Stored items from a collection

>>>>>

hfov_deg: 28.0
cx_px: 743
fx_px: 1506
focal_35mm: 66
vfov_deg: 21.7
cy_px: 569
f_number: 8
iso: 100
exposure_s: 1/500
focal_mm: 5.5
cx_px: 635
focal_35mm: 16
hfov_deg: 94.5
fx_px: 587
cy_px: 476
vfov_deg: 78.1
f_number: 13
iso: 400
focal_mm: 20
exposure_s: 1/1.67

<<<<<
>>>>>

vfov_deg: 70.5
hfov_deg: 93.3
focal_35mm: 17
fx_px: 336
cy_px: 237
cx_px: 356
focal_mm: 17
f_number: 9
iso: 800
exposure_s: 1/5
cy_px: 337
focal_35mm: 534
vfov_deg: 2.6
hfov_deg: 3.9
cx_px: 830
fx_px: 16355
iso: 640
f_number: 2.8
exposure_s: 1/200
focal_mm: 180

<<<<<
>>>>>

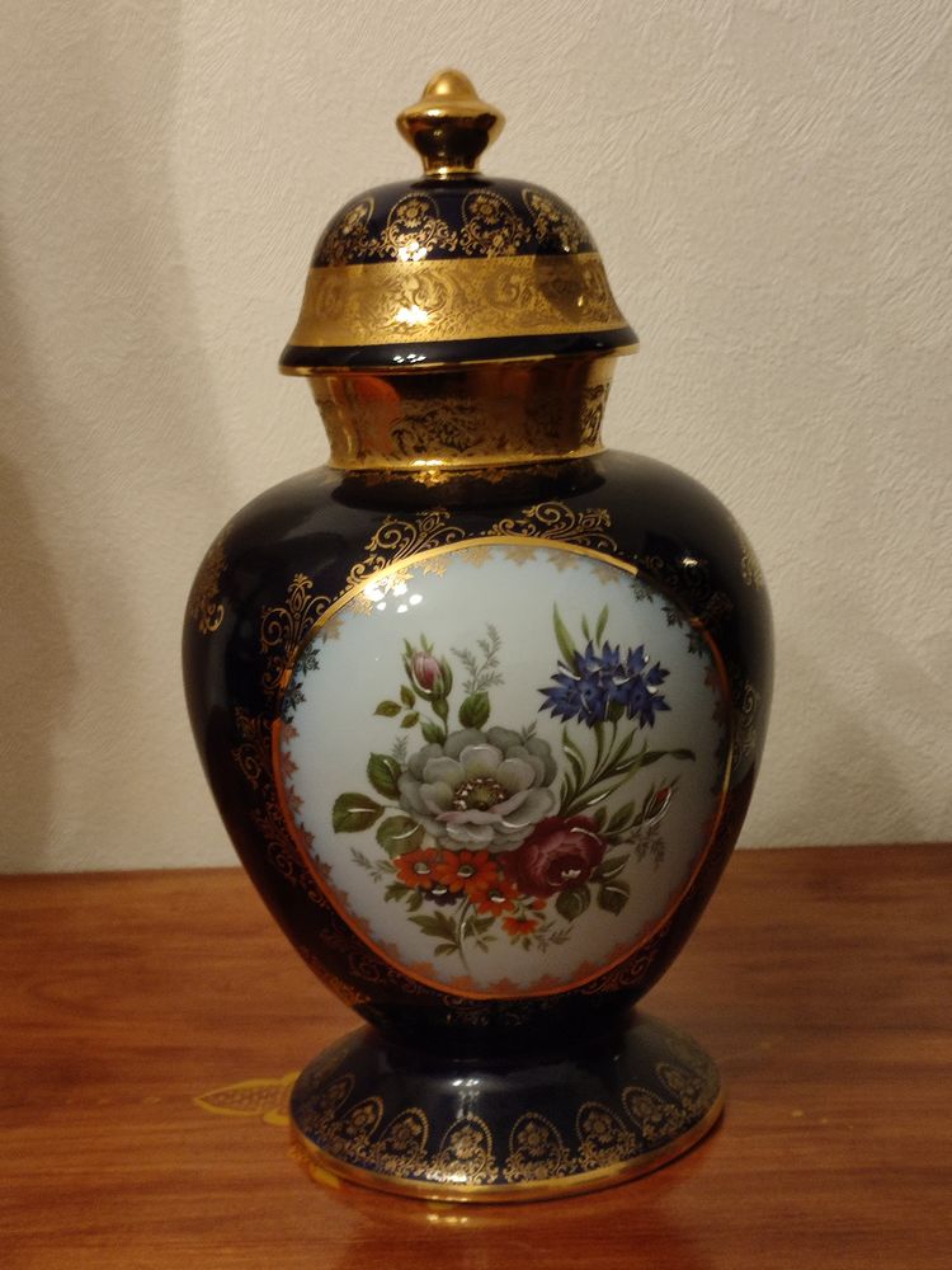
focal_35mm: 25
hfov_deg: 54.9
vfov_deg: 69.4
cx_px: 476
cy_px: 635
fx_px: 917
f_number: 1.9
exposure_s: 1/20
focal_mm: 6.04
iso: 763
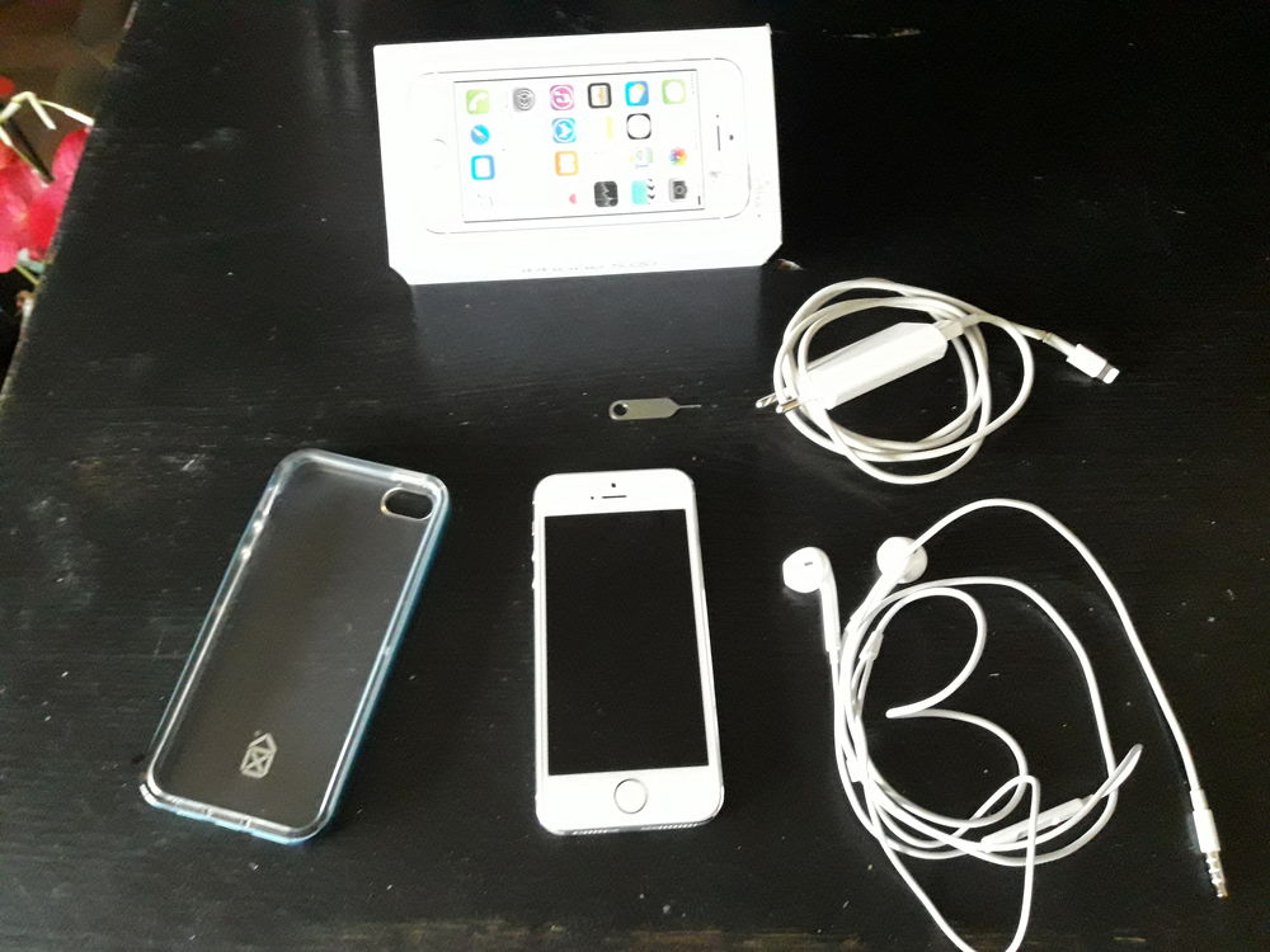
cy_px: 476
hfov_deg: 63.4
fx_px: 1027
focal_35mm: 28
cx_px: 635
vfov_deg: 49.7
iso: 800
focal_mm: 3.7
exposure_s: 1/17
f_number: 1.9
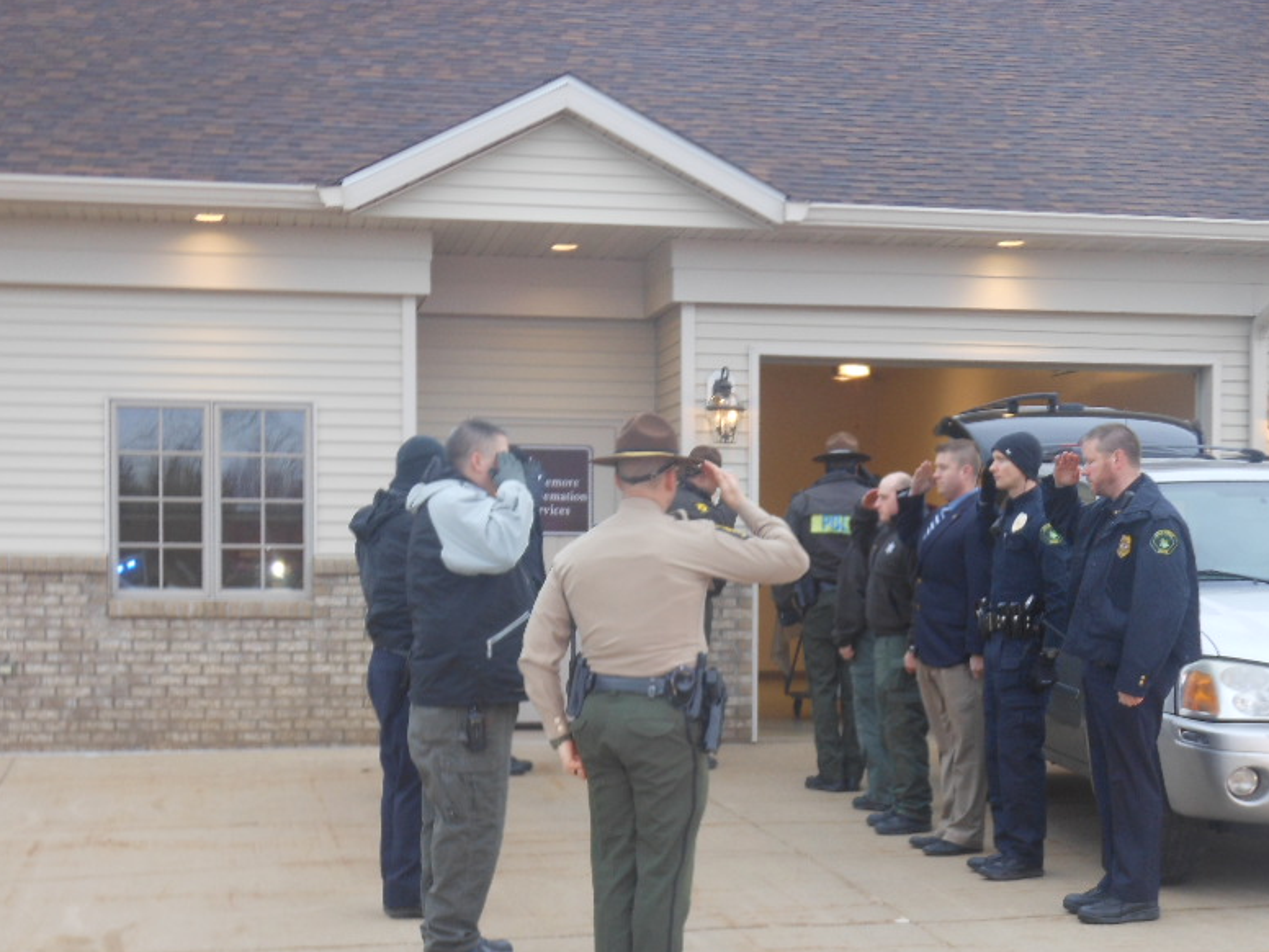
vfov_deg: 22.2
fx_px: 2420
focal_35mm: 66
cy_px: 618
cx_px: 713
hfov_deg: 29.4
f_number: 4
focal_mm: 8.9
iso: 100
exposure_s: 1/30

<<<<<

| What is expected |
Both end lines included, restate word for word the lines above from the line with "focal_35mm: 17" to the line with "focal_mm: 180", and nothing else.

| Answer to this task |
focal_35mm: 17
fx_px: 336
cy_px: 237
cx_px: 356
focal_mm: 17
f_number: 9
iso: 800
exposure_s: 1/5
cy_px: 337
focal_35mm: 534
vfov_deg: 2.6
hfov_deg: 3.9
cx_px: 830
fx_px: 16355
iso: 640
f_number: 2.8
exposure_s: 1/200
focal_mm: 180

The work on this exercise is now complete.